Fishes of British Columbia Identification Course with a focus on the Columbia River Basin
- Start Date: May 14, 2018
- End Date: May 15, 2018
- Time: 9:30am - 5:00pm
- City: Revelstoke BC
- Venue: Okanagan College - 1401 1 St W, Revelstoke, BC, Rm 102
- Instructor: Eric B. (Rick) Taylor
The fresh waters of the world house spectacular diversity of freshwater fishes, accounting for over 40% of all described taxa in less than 0.01% of aquatic habitat by surface area. British Columbia has a relatively small number of described native species (69), yet contains a considerable wealth of un-described diversity and endemic species. This course serves as an introduction to the biogeography, evolution, and identification of native and introduced freshwater fishes found in British Columbia. Two lecture sessions focus on the biogeography, evolution of our fauna, as well as the morphological and molecular genetic techniques used in fish identification. Two afternoons focus on morphological-based identification of fishes, particularly those found in the Columbia River Basin.
This course is appropriate for people with a BSc and some experience working with fish.
Eric (Rick) Taylor is a Professor in the Department of Zoology at the University of British Columbia (Vancouver).

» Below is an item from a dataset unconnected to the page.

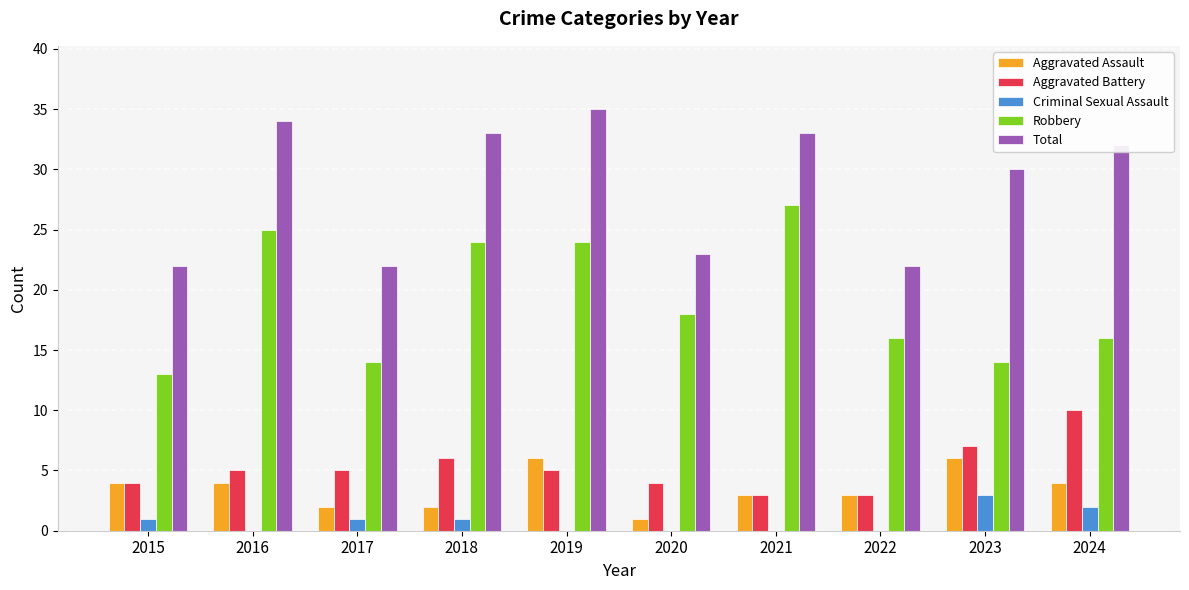

What is the sum of all Criminal Sexual Assault values?

8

He is also the Director of the Beaty Biodiversity Museum and the Director of the Fish Collection. He conducts research on the evolutionary genetics, ecology, and conservation of freshwater fishes, specializing on those of western Canada. He has worked extensively with government resource agencies and private companies on issues related to fish biodiversity. He has been involved with the Committee on the Status of Endangered Wildlife in Canada (COSEWIC) since 2002, first as a subcommittee member, then as one of its two Co-chairs (2008-2015). In September of 2014, he became Chair of COSEWIC.

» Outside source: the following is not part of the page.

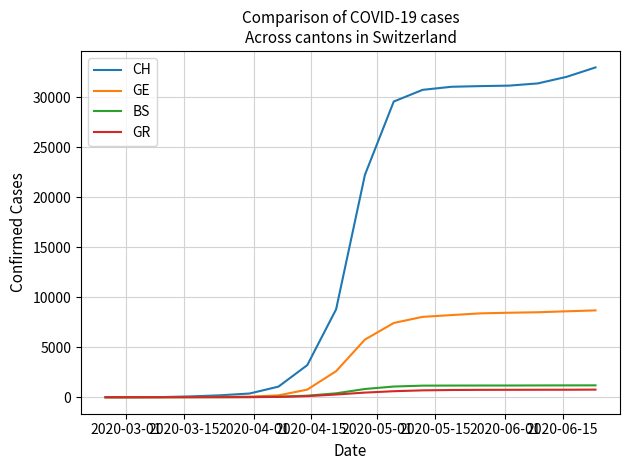

Which series has the largest range (max minus min)?

CH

What to bring: Nothing needed but your curiosity! These things may come in handy: note making materials (pen, paper) and wear clothes appropriate for the lab (e.g., no sandals). The fish we will examine are in isopropanol (but washed in water before use). Gloves will be supplied (bring your own eye protection if you want it).
Day 1: 9:30 –10:30 – Lecture: Introduction to the freshwater fish fauna of BC: origins,
diversity, biogeography, “species” at risk
10:30 –11:00 – break
11:00 – 12:00 – Lecture: The basics of morphological-based ID. The geography of a fish, keys,
geographic variation, specimen prep, reference specimens at the BBM, pitfalls. The families of
12:00-1:00 – Lunch (not included with the course fee)
1:00 – 2:45 – Lab – Salmonids (trout, salmon, juvenile salmonids, pygmy whitefish and other relatives),
2:45 – 3:00 – break
3:00-5:00 – Lab – Cyprinids (minnows, dace, shiners, rarer cyprinids) and catostomids (suckers)
Day 2: 9:30-10:30 – Lecture: Introduction to DNA-based diagnostics (DNA barcoding,
population structure, hybridization, eDNA, sample collection and storage)
10:30 –11:00 – break
11:00 – 12:00: Lab – Sculpins
12:00 – 1:00: Lunch (not included with the course fee)
1:00 – 4:00: Open time (when special problems suggested by participants can be addressed, revisiting previous groups and species, the problem of hybrids, species-at-risk).
4:00 – 5:00: “Testing” what you have learned.